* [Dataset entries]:
──────────────────────────────
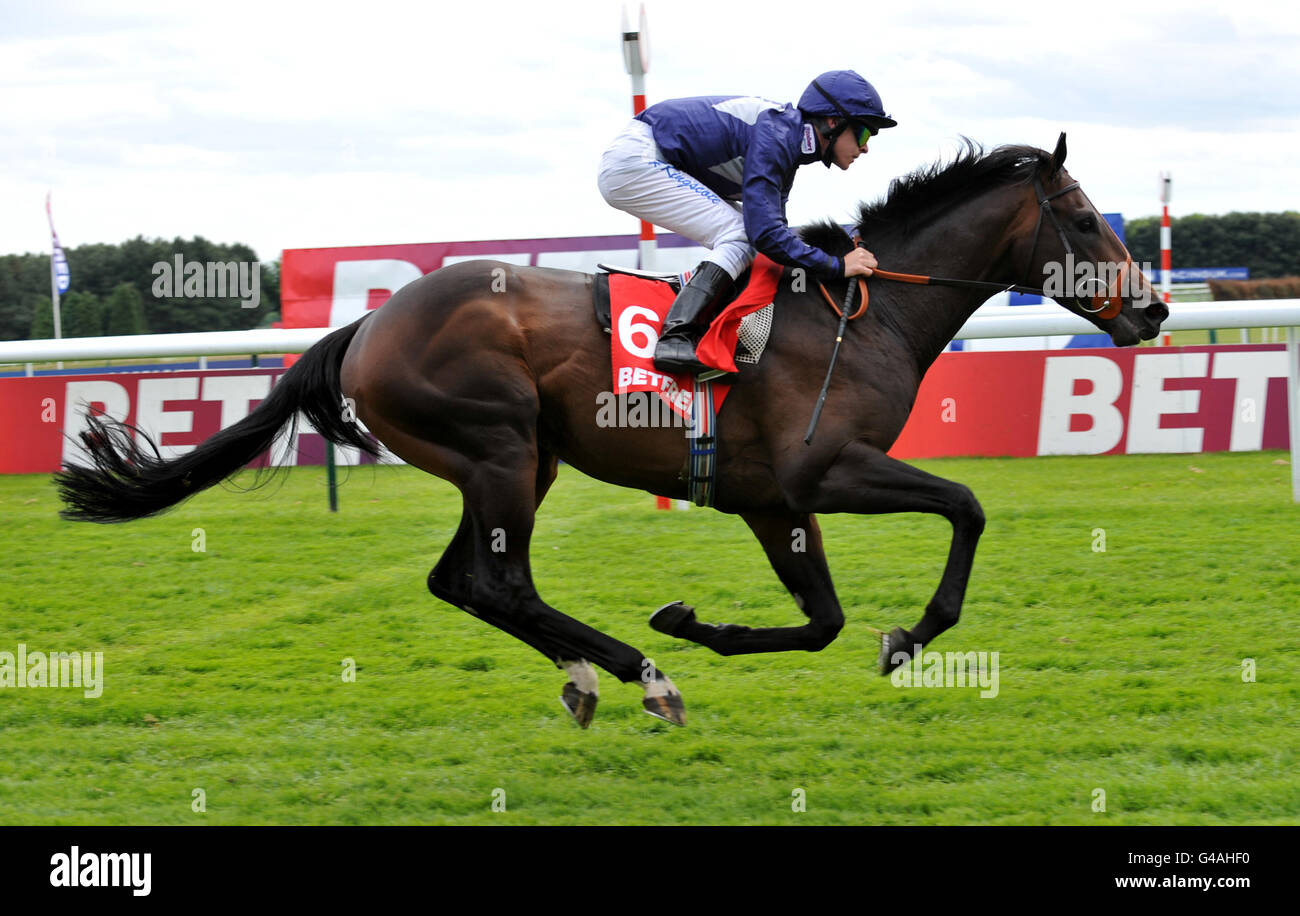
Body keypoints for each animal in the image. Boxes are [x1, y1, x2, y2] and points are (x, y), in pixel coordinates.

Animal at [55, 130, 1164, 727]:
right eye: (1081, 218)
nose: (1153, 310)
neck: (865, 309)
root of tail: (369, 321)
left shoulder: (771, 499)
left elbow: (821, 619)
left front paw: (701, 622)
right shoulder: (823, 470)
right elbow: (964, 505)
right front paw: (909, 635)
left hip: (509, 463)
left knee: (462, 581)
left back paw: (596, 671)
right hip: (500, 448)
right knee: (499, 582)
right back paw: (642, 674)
──────────────────────────────
* [Task to carry out]: Each line, starting with the one containing "right front paw: (909, 635)" and ending with the last line of the records above, should be reproduced exactly.

* [Solution]:
right front paw: (909, 635)
left hip: (509, 463)
left knee: (462, 581)
left back paw: (596, 671)
right hip: (500, 448)
right knee: (499, 582)
right back paw: (642, 674)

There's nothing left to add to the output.